## Goal of the exercise
Report how many lines of the listing contain the string "bald", giving only the number. Case counts when matching.

## Saved entries

____

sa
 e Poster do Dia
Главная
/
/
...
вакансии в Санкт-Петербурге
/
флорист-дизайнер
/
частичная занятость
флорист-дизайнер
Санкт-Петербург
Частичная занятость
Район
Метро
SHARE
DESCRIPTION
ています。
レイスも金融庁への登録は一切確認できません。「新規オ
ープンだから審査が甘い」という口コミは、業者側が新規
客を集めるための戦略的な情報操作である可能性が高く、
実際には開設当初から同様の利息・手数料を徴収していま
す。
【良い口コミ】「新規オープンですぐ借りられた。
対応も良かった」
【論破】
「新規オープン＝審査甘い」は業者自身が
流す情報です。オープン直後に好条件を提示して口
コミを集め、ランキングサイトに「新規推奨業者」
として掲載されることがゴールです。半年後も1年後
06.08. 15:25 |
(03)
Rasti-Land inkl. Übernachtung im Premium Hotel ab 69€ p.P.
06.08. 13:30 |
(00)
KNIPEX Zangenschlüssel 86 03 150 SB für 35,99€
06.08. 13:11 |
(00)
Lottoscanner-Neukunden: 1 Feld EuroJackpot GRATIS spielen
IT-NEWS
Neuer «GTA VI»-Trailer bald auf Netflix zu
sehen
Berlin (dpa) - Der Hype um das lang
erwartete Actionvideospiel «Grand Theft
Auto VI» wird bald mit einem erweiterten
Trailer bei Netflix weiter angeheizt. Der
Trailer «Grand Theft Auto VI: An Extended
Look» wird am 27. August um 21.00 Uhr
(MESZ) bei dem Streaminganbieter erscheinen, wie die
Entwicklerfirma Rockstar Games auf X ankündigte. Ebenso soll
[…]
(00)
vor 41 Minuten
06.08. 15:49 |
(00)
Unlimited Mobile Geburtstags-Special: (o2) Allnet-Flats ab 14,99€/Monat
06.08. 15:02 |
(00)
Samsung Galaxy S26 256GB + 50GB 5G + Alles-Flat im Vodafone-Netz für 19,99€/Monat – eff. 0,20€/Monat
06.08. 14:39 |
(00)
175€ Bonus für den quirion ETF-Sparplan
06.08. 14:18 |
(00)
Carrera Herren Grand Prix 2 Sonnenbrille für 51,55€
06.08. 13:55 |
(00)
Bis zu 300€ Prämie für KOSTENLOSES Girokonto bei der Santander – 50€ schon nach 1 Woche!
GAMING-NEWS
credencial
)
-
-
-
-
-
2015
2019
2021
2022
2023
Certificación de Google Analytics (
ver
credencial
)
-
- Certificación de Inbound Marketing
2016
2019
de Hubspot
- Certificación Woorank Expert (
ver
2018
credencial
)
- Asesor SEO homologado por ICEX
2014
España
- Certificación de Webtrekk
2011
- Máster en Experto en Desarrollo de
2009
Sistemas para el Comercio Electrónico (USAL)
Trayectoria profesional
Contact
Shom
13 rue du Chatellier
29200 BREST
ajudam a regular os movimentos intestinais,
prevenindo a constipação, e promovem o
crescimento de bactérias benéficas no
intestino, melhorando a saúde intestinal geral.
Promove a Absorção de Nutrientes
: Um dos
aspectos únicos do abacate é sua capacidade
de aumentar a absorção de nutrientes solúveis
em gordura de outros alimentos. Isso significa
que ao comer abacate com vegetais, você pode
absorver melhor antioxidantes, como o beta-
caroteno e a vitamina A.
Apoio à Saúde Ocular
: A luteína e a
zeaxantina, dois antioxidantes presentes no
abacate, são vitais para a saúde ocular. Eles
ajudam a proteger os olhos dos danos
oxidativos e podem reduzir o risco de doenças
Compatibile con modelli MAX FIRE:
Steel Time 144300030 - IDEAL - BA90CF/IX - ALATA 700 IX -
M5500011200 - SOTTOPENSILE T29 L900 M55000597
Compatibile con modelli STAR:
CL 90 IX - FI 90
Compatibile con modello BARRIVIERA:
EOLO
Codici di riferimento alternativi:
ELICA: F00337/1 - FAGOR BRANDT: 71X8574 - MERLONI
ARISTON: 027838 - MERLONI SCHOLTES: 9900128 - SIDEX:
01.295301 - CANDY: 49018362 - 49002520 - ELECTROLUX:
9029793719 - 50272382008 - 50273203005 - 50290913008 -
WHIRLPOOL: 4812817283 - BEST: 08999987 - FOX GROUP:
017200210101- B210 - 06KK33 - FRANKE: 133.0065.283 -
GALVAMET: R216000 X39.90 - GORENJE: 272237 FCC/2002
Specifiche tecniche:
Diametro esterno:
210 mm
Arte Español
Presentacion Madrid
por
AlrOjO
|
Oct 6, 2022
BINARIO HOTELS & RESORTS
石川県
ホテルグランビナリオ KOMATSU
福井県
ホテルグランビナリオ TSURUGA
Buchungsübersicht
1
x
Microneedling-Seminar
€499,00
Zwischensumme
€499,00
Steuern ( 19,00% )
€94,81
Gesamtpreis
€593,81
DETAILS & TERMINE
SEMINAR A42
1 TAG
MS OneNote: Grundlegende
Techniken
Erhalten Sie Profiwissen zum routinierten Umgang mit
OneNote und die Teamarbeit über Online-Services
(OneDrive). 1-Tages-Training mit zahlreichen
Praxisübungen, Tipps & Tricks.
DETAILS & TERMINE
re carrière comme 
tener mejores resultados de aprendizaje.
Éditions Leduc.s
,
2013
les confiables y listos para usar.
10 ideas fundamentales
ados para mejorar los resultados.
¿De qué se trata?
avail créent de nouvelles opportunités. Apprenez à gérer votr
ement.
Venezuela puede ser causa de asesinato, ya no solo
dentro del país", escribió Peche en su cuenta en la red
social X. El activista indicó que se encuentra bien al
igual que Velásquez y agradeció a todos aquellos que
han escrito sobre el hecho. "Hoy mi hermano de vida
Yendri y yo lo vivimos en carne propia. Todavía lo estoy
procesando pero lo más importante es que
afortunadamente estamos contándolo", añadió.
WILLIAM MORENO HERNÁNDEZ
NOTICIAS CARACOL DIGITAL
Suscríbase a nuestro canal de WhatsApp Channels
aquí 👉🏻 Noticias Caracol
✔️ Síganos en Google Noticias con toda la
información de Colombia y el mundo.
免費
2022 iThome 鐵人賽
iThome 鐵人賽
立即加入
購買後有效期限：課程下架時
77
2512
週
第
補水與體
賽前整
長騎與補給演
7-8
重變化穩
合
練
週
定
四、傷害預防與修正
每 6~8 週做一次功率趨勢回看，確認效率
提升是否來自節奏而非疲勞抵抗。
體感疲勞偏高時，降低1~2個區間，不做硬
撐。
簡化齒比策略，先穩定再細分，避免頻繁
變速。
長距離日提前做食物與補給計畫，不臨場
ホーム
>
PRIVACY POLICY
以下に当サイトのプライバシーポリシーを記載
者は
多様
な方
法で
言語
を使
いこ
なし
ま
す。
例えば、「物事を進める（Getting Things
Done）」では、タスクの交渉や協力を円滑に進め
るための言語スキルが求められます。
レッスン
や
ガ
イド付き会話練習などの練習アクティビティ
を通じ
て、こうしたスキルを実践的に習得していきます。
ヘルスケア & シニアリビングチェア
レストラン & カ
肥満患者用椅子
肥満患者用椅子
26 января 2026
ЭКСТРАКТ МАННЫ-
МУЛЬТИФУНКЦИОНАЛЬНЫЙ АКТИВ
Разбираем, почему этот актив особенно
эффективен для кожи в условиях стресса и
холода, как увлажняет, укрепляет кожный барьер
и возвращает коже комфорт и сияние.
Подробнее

____

## Solution below
2